BERLIN/FRANKFURT - Volkswagen will hold a special supervisory board meeting on Wednesday to discuss allegations that German carmakers operated a wide-ranging cartel, a source familiar with the matter said on Monday.
The European Commission said on Saturday antitrust regulators were investigating a possible German auto industry cartel following a tipoff.
At stake is whether carmakers VW, Audi, Porsche, Mercedes and BMW used German auto industry committees to discuss pricing of components and technologies, and whether such talks constituted anti-competitive behavior.
A VW spokesman confirmed an extraordinary supervisory board meeting would be held on Wednesday but declined to give details.
German auto stocks took a hit in early trading on Monday, weighed down by uncertainty over possible antitrust fines after European regulators said they were probing cartel allegations.
VW shares were down 2.8 percent, with Daimler and BMW down 3.4 percent and 2.5 percent respectively, lagging the blue-chip DAX index, which was 0.7 percent lower.
Exane BNP Paribas automotive analyst Stuart Pearson said little was known about the allegations, but no signs had emerged about fixing prices charged to consumers.
"More ugly details could yet emerge, leaving German manufacturers - and the EU auto sector - still firmly in the sin bin for now," he added.
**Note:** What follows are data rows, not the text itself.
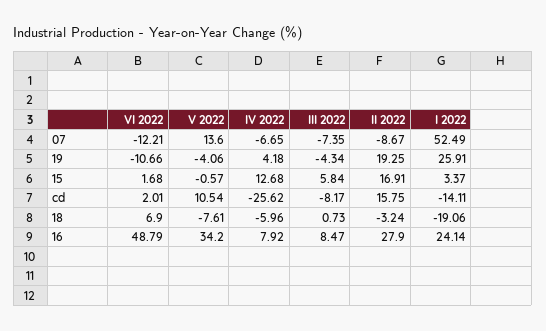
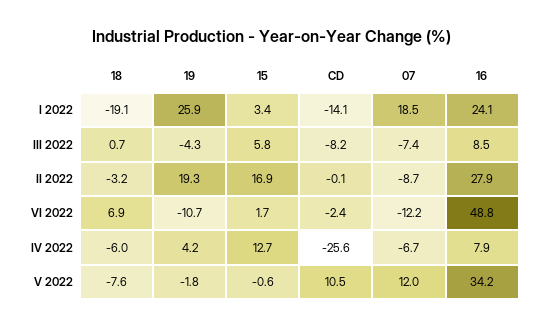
  {
    "VI 2022": {
      "07": -12.21,
      "19": -10.66,
      "15": 1.68,
-     "cd": 2.01,
+     "cd": -2.4,
      "18": 6.9,
      "16": 48.79
    },
    "V 2022": {
-     "07": 13.6,
+     "07": 12,
-     "19": -4.06,
+     "19": -1.8,
      "15": -0.57,
      "cd": 10.54,
      "18": -7.61,
      "16": 34.2
    },
    "IV 2022": {
      "07": -6.65,
      "19": 4.18,
      "15": 12.68,
      "cd": -25.62,
      "18": -5.96,
      "16": 7.92
    },
    "III 2022": {
      "07": -7.35,
      "19": -4.34,
      "15": 5.84,
      "cd": -8.17,
      "18": 0.73,
      "16": 8.47
    },
    "II 2022": {
      "07": -8.67,
      "19": 19.25,
      "15": 16.91,
-     "cd": 15.75,
+     "cd": -0.1,
      "18": -3.24,
      "16": 27.9
    },
    "I 2022": {
-     "07": 52.49,
+     "07": 18.5,
      "19": 25.91,
      "15": 3.37,
      "cd": -14.11,
      "18": -19.06,
      "16": 24.14
    }
  }

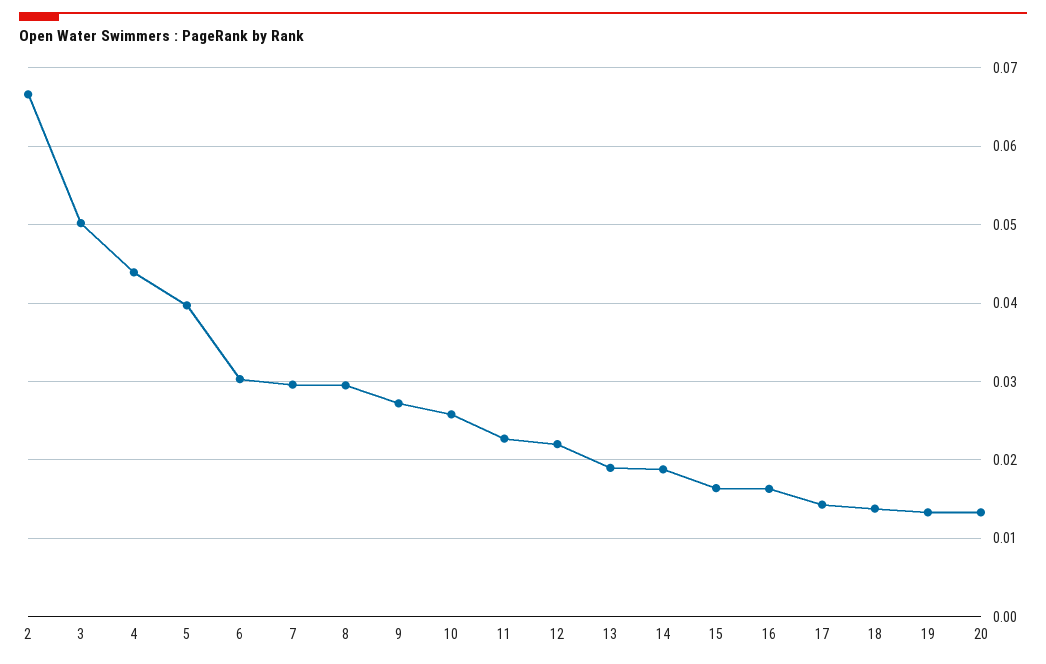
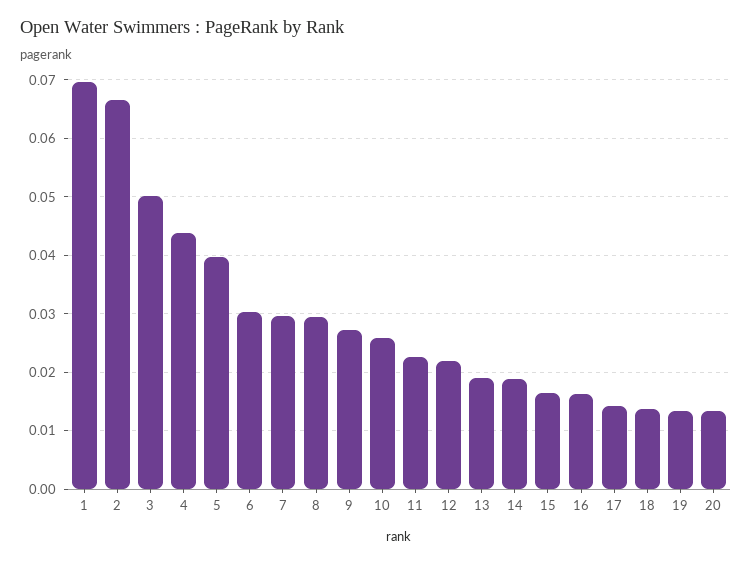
  {
    "2": 0.067,
    "3": 0.05,
    "4": 0.044,
    "5": 0.04,
    "6": 0.03,
    "7": 0.03,
    "8": 0.03,
    "9": 0.027,
    "10": 0.026,
    "11": 0.023,
    "12": 0.022,
    "13": 0.019,
    "14": 0.019,
    "15": 0.016,
    "16": 0.016,
    "17": 0.014,
    "18": 0.014,
    "19": 0.013,
-   "20": 0.013
+   "20": 0.013,
+   "1": 0.07
  }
The car industry has been hit with billion-euro fines on both sides of the Atlantic in recent years for cartels related to various parts such as lighting systems, engine coolers and bearings.
The industry's record on exhaust emissions is also under close scrutiny after VW admitted in September 2015 to cheating U.S. diesel emissions tests and investigations have shown many vehicles exceeding pollution limits outside of testing labs.
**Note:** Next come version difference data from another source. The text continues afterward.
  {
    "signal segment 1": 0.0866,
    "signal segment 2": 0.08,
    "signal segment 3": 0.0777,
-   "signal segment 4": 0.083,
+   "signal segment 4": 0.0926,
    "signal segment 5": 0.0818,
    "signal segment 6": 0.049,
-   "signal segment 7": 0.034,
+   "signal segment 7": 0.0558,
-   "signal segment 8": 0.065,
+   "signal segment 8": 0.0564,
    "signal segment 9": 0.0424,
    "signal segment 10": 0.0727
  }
On Friday, German magazine Der Spiegel said VW, its Audi and Porsche brands, Mercedes-owner Daimler and BMW may have colluded to fix prices on components, including of diesel emissions treatment systems, using industry committees.
Spiegel said the talks also led to the use of smaller tanks containing AdBlue, a urea-based liquid needed to help filter nitrogen oxides (NOx) from diesel emissions. Larger tanks would have been more expensive, the magazine said.
Auto industry experts, however, have said the effectiveness of exhaust filtering systems does not depend on the size of an AdBlue Tank. BMW, for example, has equipped its cars with urea injection as well as a NOx-storage catalytic converter. The two systems combined ensure vehicles fulfill emissions requirements.
BMW on Sunday said emissions filtering systems in its cars were adequate and that discussions with other manufacturers about AdBlue fluid were held with a view toward building a pan-European network of AdBlue refilling stations.
Daimler said on Monday it had a substantial compliance program which was "constantly improved and adapted." Daimler's works council chief Michael Brecht demanded an immediate investigations into the allegations.